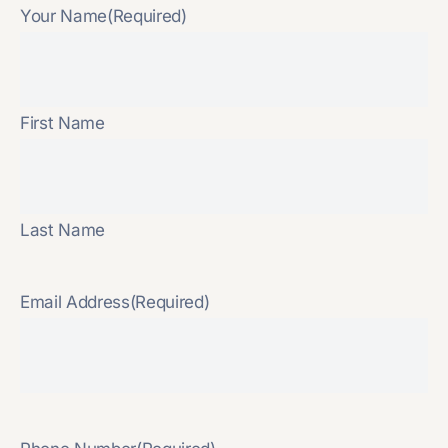
Your Name
(Required)
First Name
Last Name
Email Address
(Required)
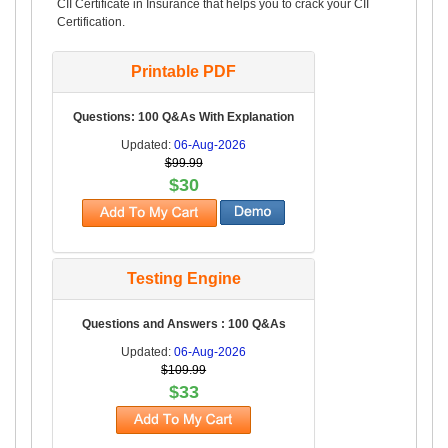
CII Certificate in Insurance that helps you to crack your CII
Certification.
Printable PDF
Questions: 100 Q&As With Explanation
Updated:
06-Aug-2026
$99.99
$30
Testing Engine
Questions and Answers : 100 Q&As
Updated:
06-Aug-2026
$109.99
$33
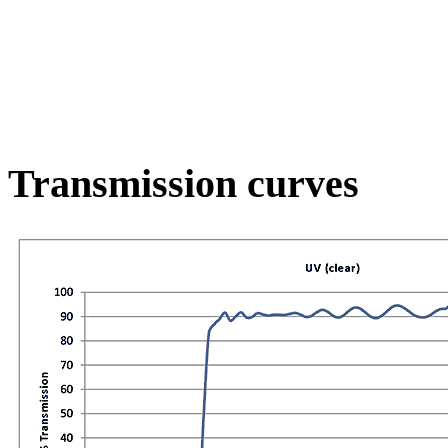
Transmission curves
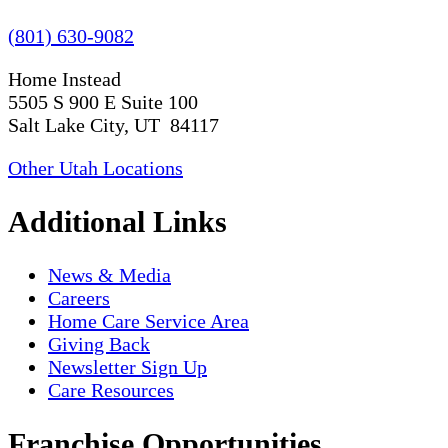
(801) 630-9082
Home Instead
5505 S 900 E Suite 100
Salt Lake City, UT 84117
Other Utah Locations
Additional Links
News & Media
Careers
Home Care Service Area
Giving Back
Newsletter Sign Up
Care Resources
Franchise Opportunities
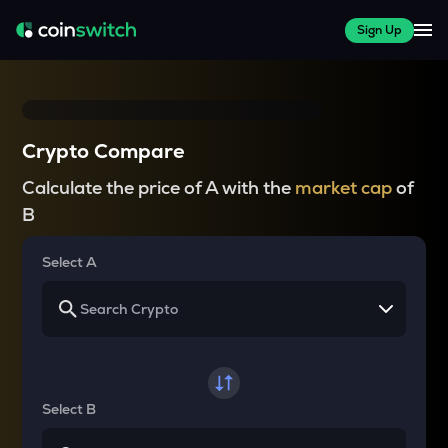
Sign Up
Crypto Compare
Calculate the price of A with the
market cap
of
B
Select A
Select B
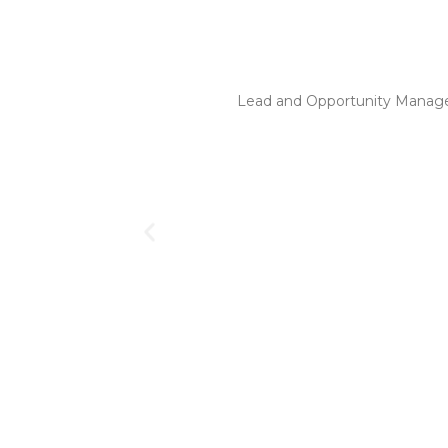
Lead and Opportunity Manage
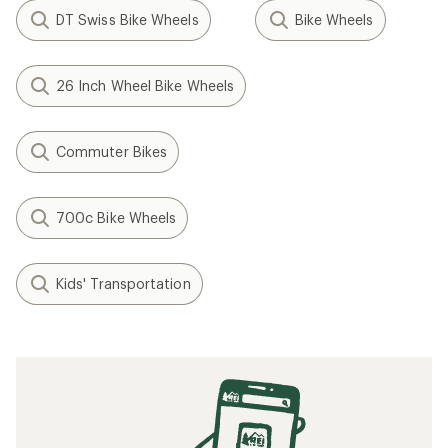
DT Swiss Bike Wheels
Bike Wheels
26 Inch Wheel Bike Wheels
Commuter Bikes
700c Bike Wheels
Kids' Transportation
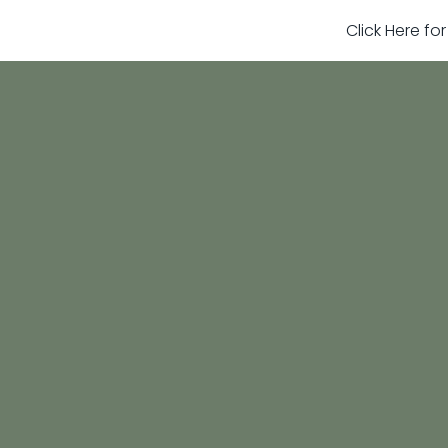
Click Here fo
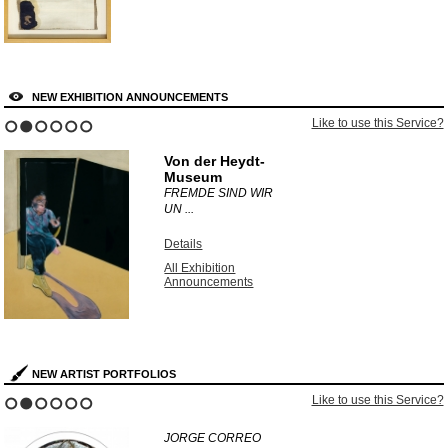
NEW EXHIBITION ANNOUNCEMENTS
Like to use this Service?
1
2
3
4
5
6
Von der Heydt-
Museum
FREMDE SIND WIR
UN ...
Details
All Exhibition
Announcements
NEW ARTIST PORTFOLIOS
Like to use this Service?
1
2
3
4
5
6
JORGE CORREO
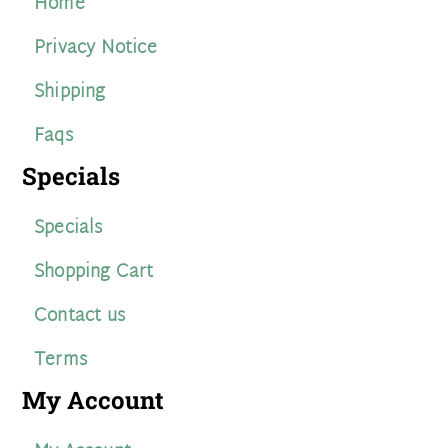
Home
Privacy Notice
Shipping
Faqs
Specials
Specials
Shopping Cart
Contact us
Terms
My Account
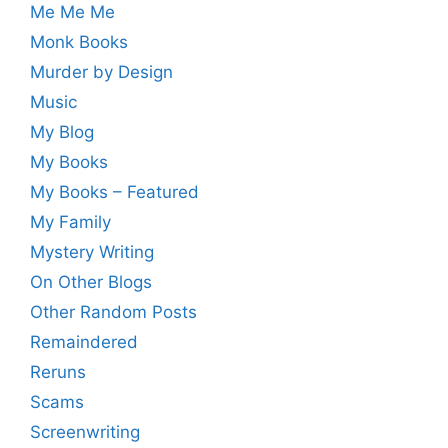
Me Me Me
Monk Books
Murder by Design
Music
My Blog
My Books
My Books – Featured
My Family
Mystery Writing
On Other Blogs
Other Random Posts
Remaindered
Reruns
Scams
Screenwriting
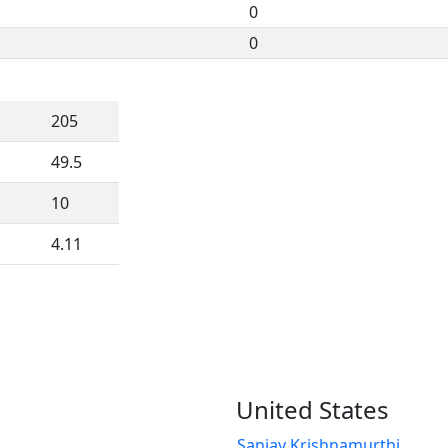
0
0
205
49.5
10
4.11
United States
Sanjay Krishnamurthi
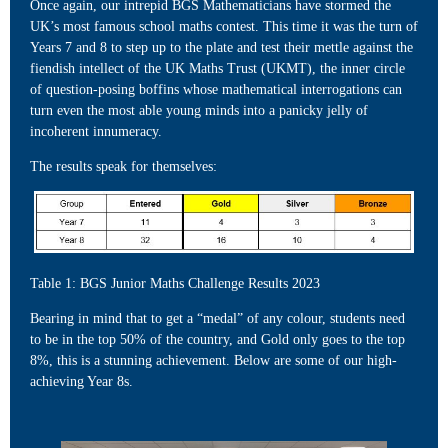
Once again, our intrepid BGS Mathematicians have stormed the
UK’s most famous school maths contest. This time it was the turn of
Years 7 and 8 to step up to the plate and test their mettle against the
fiendish intellect of the UK Maths Trust (UKMT), the inner circle
of question-posing boffins whose mathematical interrogations can
turn even the most able young minds into a panicky jelly of
incoherent innumeracy.
The results speak for themselves:
Table 1: BGS Junior Maths Challenge Results 2023
Bearing in mind that to get a “medal” of any colour, students need
to be in the top 50% of the country, and Gold only goes to the top
8%, this is a stunning achievement. Below are some of our high-
achieving Year 8s.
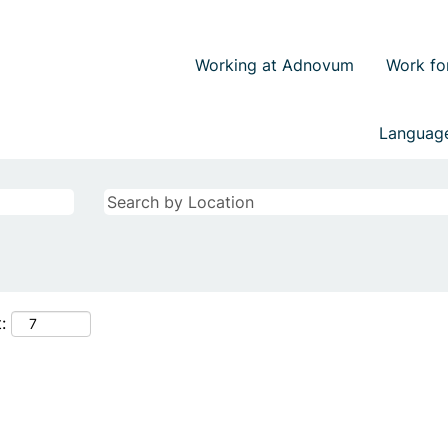
Working at Adnovum
Work fo
Langua
:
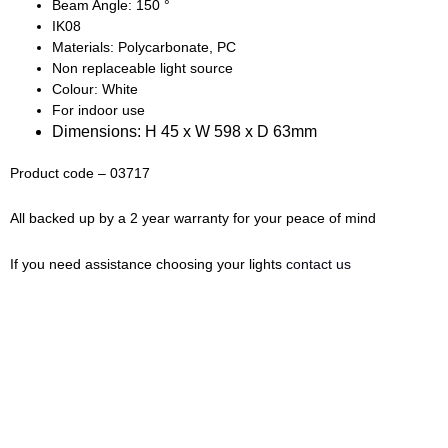
Beam Angle: 150 °
IK08
Materials: Polycarbonate, PC
Non replaceable light source
Colour: White
For indoor use
Dimensions: H 45 x W 598 x D 63mm
Product code – 03717
All backed up by a 2 year warranty for your peace of mind
If you need assistance choosing your lights
contact us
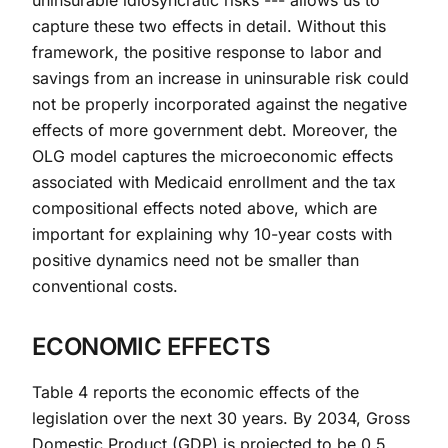
uninsurable idiosyncratic risks --- allows us to
capture these two effects in detail. Without this
framework, the positive response to labor and
savings from an increase in uninsurable risk could
not be properly incorporated against the negative
effects of more government debt. Moreover, the
OLG model captures the microeconomic effects
associated with Medicaid enrollment and the tax
compositional effects noted above, which are
important for explaining why 10-year costs with
positive dynamics need not be smaller than
conventional costs.
ECONOMIC EFFECTS
Table 4 reports the economic effects of the
legislation over the next 30 years. By 2034, Gross
Domestic Product (GDP) is projected to be 0.5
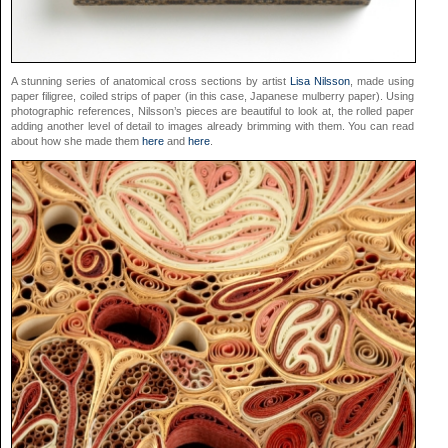
A stunning series of anatomical cross sections by artist
Lisa Nilsson
, made using
paper filigree, coiled strips of paper (in this case, Japanese mulberry paper). Using
photographic references, Nilsson’s pieces are beautiful to look at, the rolled paper
adding another level of detail to images already brimming with them. You can read
about how she made them
here
and
here
.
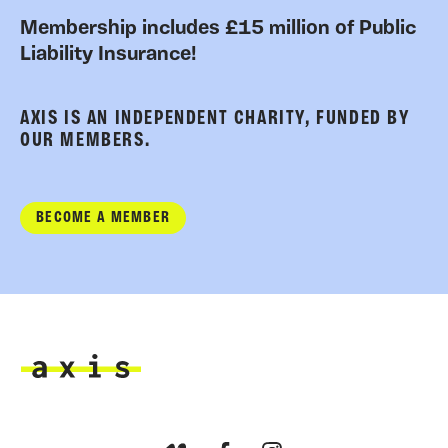
Membership includes £15 million of Public
Liability Insurance!
AXIS IS AN INDEPENDENT CHARITY, FUNDED BY
OUR MEMBERS.
BECOME A MEMBER
Axis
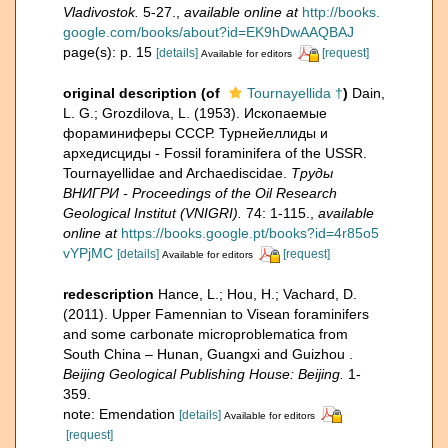
Vladivostok.
5-27.
,
available online at
http://books.
google.com/books/about?id=EK9hDwAAQBAJ
page(s): p. 15
[details]
[request]
Available for editors
original description
(of
Tournayellida †
)
Dain,
L. G.; Grozdilova, L. (1953). Ископаемые
фораминиферы СССР. Турнейеллиды и
архедисциды - Fossil foraminifera of the USSR.
Tournayellidae and Archaediscidae.
Тру­ды
ВНИГРИ - Proceedings of the Oil Research
Geological Institut (VNIGRI).
74: 1-115.
,
available
online at
https://books.google.pt/books?id=4r85o5
vYPjMC
[details]
[request]
Available for editors
redescription
Hance, L.; Hou, H.; Vachard, D.
(2011). Upper Famennian to Visean foraminifers
and some carbonate microproblematica from
South China – Hunan, Guangxi and Guizhou .
Beijing Geological Publishing House: Beijing.
1-
359.
note: Emendation
[details]
Available for editors
[request]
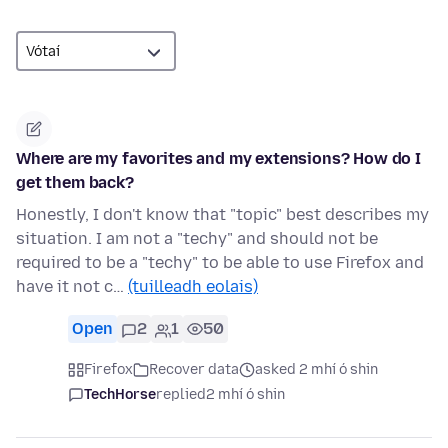
Where are my favorites and my extensions? How do I
get them back?
Honestly, I don't know that "topic" best describes my
situation. I am not a "techy" and should not be
required to be a "techy" to be able to use Firefox and
have it not c…
(tuilleadh eolais)
Open
2
1
50
Firefox
Recover data
asked 2 mhí ó shin
TechHorse
replied
2 mhí ó shin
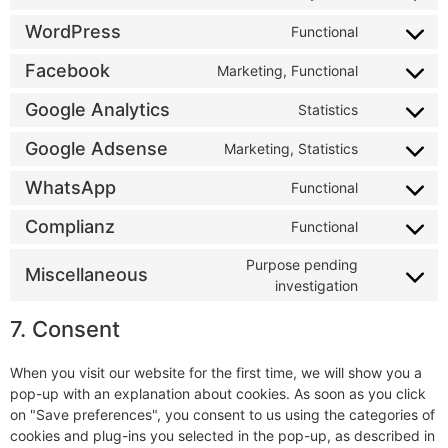
WordPress
Functional
Facebook
Marketing, Functional
Google Analytics
Statistics
Google Adsense
Marketing, Statistics
WhatsApp
Functional
Complianz
Functional
Purpose pending
Miscellaneous
investigation
7. Consent
When you visit our website for the first time, we will show you a
pop-up with an explanation about cookies. As soon as you click
on "Save preferences", you consent to us using the categories of
cookies and plug-ins you selected in the pop-up, as described in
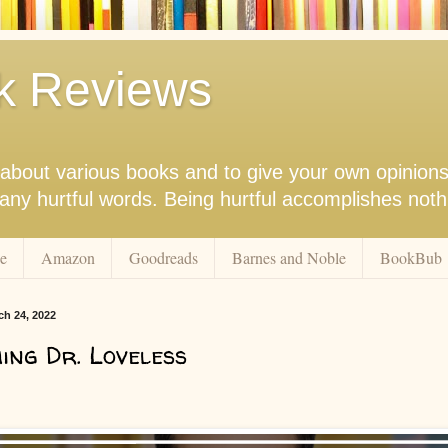
k Reviews
nk about various books and to give your own opinion
r any hurtful words. Being hurtful accomplishes not
e
Amazon
Goodreads
Barnes and Noble
BookBub
ch 24, 2022
ng Dr. Loveless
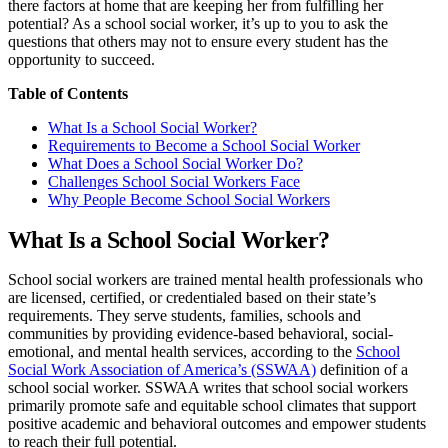
there factors at home that are keeping her from fulfilling her
potential? As a school social worker, it’s up to you to ask the
questions that others may not to ensure every student has the
opportunity to succeed.
Table of Contents
What Is a School Social Worker?
Requirements to Become a School Social Worker
What Does a School Social Worker Do?
Challenges School Social Workers Face
Why People Become School Social Workers
What Is a School Social Worker?
School social workers are trained mental health professionals who
are licensed, certified, or credentialed based on their state’s
requirements. They serve students, families, schools and
communities by providing evidence-based behavioral, social-
emotional, and mental health services, according to the
School
Social Work Association of America’s (SSWAA)
definition of a
school social worker. SSWAA writes that school social workers
primarily promote safe and equitable school climates that support
positive academic and behavioral outcomes and empower students
to reach their full potential.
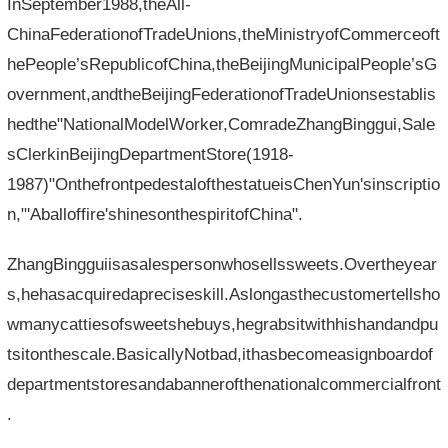
InSeptember1988,theAll-
ChinaFederationofTradeUnions,theMinistryofCommerceoft
hePeople’sRepublicofChina,theBeijingMunicipalPeople’sG
overnment,andtheBeijingFederationofTradeUnionsestablis
hedthe"NationalModelWorker,ComradeZhangBinggui,Sale
sClerkinBeijingDepartmentStore(1918-
1987)"OnthefrontpedestalofthestatueisChenYun'sinscriptio
n,"'Aballoffire'shinesonthespiritofChina".
ZhangBingguiisasalespersonwhosellssweets.Overtheyear
s,hehasacquiredapreciseskill.Aslongasthecustomertellsho
wmanycattiesofsweetshebuys,hegrabsitwithhishandandpu
tsitonthescale.BasicallyNotbad,ithasbecomeasignboardof
departmentstoresandabannerofthenationalcommercialfront
.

________________________________________

* **PROBLEM REQUIREMENTS**
Every line above is to be returned exactly, with its pictures removed.

* **SOLUTION TO THIS EXERCISE**
Your Name
(Required)
First Name
Last Name
Email Address
(Required)
CII Certificate in Insurance that helps you to crack your CII
Certification.
Printable PDF
Questions: 100 Q&As With Explanation
Updated:
06-Aug-2026
$99.99
$30
Testing Engine
Questions and Answers : 100 Q&As
Updated:
06-Aug-2026
$109.99
$33
Transmission curves
(801) 630-9082
Home Instead
5505 S 900 E Suite 100
Salt Lake City, UT 84117
Other Utah Locations
Additional Links
News & Media
Careers
Home Care Service Area
Giving Back
Newsletter Sign Up
Care Resources
Franchise Opportunities
Sign Up
Crypto Compare
Calculate the price of A with the
market cap
of
B
Select A
Select B
Lead and Opportunity Manage
DT Swiss Bike Wheels
Bike Wheels
26 Inch Wheel Bike Wheels
Commuter Bikes
700c Bike Wheels
Kids' Transportation
Click Here fo
NEW EXHIBITION ANNOUNCEMENTS
Like to use this Service?
1
2
3
4
5
6
Von der Heydt-
Museum
FREMDE SIND WIR
UN ...
Details
All Exhibition
Announcements
NEW ARTIST PORTFOLIOS
Like to use this Service?
1
2
3
4
5
6
JORGE CORREO
Home
Privacy Notice
Shipping
Faqs
Specials
Specials
Shopping Cart
Contact us
Terms
My Account
Me Me Me
Monk Books
Murder by Design
Music
My Blog
My Books
My Books – Featured
My Family
Mystery Writing
On Other Blogs
Other Random Posts
Remaindered
Reruns
Scams
Screenwriting
0
0
205
49.5
10
4.11
United States
Sanjay Krishnamurthi
Once again, our intrepid BGS Mathematicians have stormed the
UK’s most famous school maths contest. This time it was the turn of
Years 7 and 8 to step up to the plate and test their mettle against the
fiendish intellect of the UK Maths Trust (UKMT), the inner circle
of question-posing boffins whose mathematical interrogations can
turn even the most able young minds into a panicky jelly of
incoherent innumeracy.
The results speak for themselves:
Table 1: BGS Junior Maths Challenge Results 2023
Bearing in mind that to get a “medal” of any colour, students need
to be in the top 50% of the country, and Gold only goes to the top
8%, this is a stunning achievement. Below are some of our high-
achieving Year 8s.
Working at Adnovum
Work fo
Langua
:
Beam Angle: 150 °
IK08
Materials: Polycarbonate, PC
Non replaceable light source
Colour: White
For indoor use
Dimensions: H 45 x W 598 x D 63mm
Product code – 03717
All backed up by a 2 year warranty for your peace of mind
If you need assistance choosing your lights
contact us
uninsurable idiosyncratic risks --- allows us to
capture these two effects in detail. Without this
framework, the positive response to labor and
savings from an increase in uninsurable risk could
not be properly incorporated against the negative
effects of more government debt. Moreover, the
OLG model captures the microeconomic effects
associated with Medicaid enrollment and the tax
compositional effects noted above, which are
important for explaining why 10-year costs with
positive dynamics need not be smaller than
conventional costs.
ECONOMIC EFFECTS
Table 4 reports the economic effects of the
legislation over the next 30 years. By 2034, Gross
Domestic Product (GDP) is projected to be 0.5
A stunning series of anatomical cross sections by artist
Lisa Nilsson
, made using
paper filigree, coiled strips of paper (in this case, Japanese mulberry paper). Using
photographic references, Nilsson’s pieces are beautiful to look at, the rolled paper
adding another level of detail to images already brimming with them. You can read
about how she made them
here
and
here
.
Membership includes £15 million of Public
Liability Insurance!
AXIS IS AN INDEPENDENT CHARITY, FUNDED BY
OUR MEMBERS.
BECOME A MEMBER
Axis
Vladivostok.
5-27.
,
available online at
http://books.
google.com/books/about?id=EK9hDwAAQBAJ
page(s): p. 15
[details]
[request]
Available for editors
original description
(of
Tournayellida †
)
Dain,
L. G.; Grozdilova, L. (1953). Ископаемые
фораминиферы СССР. Турнейеллиды и
архедисциды - Fossil foraminifera of the USSR.
Tournayellidae and Archaediscidae.
Тру­ды
ВНИГРИ - Proceedings of the Oil Research
Geological Institut (VNIGRI).
74: 1-115.
,
available
online at
https://books.google.pt/books?id=4r85o5
vYPjMC
[details]
[request]
Available for editors
redescription
Hance, L.; Hou, H.; Vachard, D.
(2011). Upper Famennian to Visean foraminifers
and some carbonate microproblematica from
South China – Hunan, Guangxi and Guizhou .
Beijing Geological Publishing House: Beijing.
1-
359.
note: Emendation
[details]
Available for editors
[request]
Where are my favorites and my extensions? How do I
get them back?
Honestly, I don't know that "topic" best describes my
situation. I am not a "techy" and should not be
required to be a "techy" to be able to use Firefox and
have it not c…
(tuilleadh eolais)
Open
2
1
50
Firefox
Recover data
asked 2 mhí ó shin
TechHorse
replied
2 mhí ó shin
WordPress
Functional
Facebook
Marketing, Functional
Google Analytics
Statistics
Google Adsense
Marketing, Statistics
WhatsApp
Functional
Complianz
Functional
Purpose pending
Miscellaneous
investigation
7. Consent
When you visit our website for the first time, we will show you a
pop-up with an explanation about cookies. As soon as you click
on "Save preferences", you consent to us using the categories of
cookies and plug-ins you selected in the pop-up, as described in
k Reviews
nk about various books and to give your own opinion
r any hurtful words. Being hurtful accomplishes not
e
Amazon
Goodreads
Barnes and Noble
BookBub
ch 24, 2022
ng Dr. Loveless
there factors at home that are keeping her from fulfilling her
potential? As a school social worker, it’s up to you to ask the
questions that others may not to ensure every student has the
opportunity to succeed.
Table of Contents
What Is a School Social Worker?
Requirements to Become a School Social Worker
What Does a School Social Worker Do?
Challenges School Social Workers Face
Why People Become School Social Workers
What Is a School Social Worker?
School social workers are trained mental health professionals who
are licensed, certified, or credentialed based on their state’s
requirements. They serve students, families, schools and
communities by providing evidence-based behavioral, social-
emotional, and mental health services, according to the
School
Social Work Association of America’s (SSWAA)
definition of a
school social worker. SSWAA writes that school social workers
primarily promote safe and equitable school climates that support
positive academic and behavioral outcomes and empower students
to reach their full potential.
InSeptember1988,theAll-
ChinaFederationofTradeUnions,theMinistryofCommerceoft
hePeople’sRepublicofChina,theBeijingMunicipalPeople’sG
overnment,andtheBeijingFederationofTradeUnionsestablis
hedthe"NationalModelWorker,ComradeZhangBinggui,Sale
sClerkinBeijingDepartmentStore(1918-
1987)"OnthefrontpedestalofthestatueisChenYun'sinscriptio
n,"'Aballoffire'shinesonthespiritofChina".
ZhangBingguiisasalespersonwhosellssweets.Overtheyear
s,hehasacquiredapreciseskill.Aslongasthecustomertellsho
wmanycattiesofsweetshebuys,hegrabsitwithhishandandpu
tsitonthescale.BasicallyNotbad,ithasbecomeasignboardof
departmentstoresandabannerofthenationalcommercialfront
.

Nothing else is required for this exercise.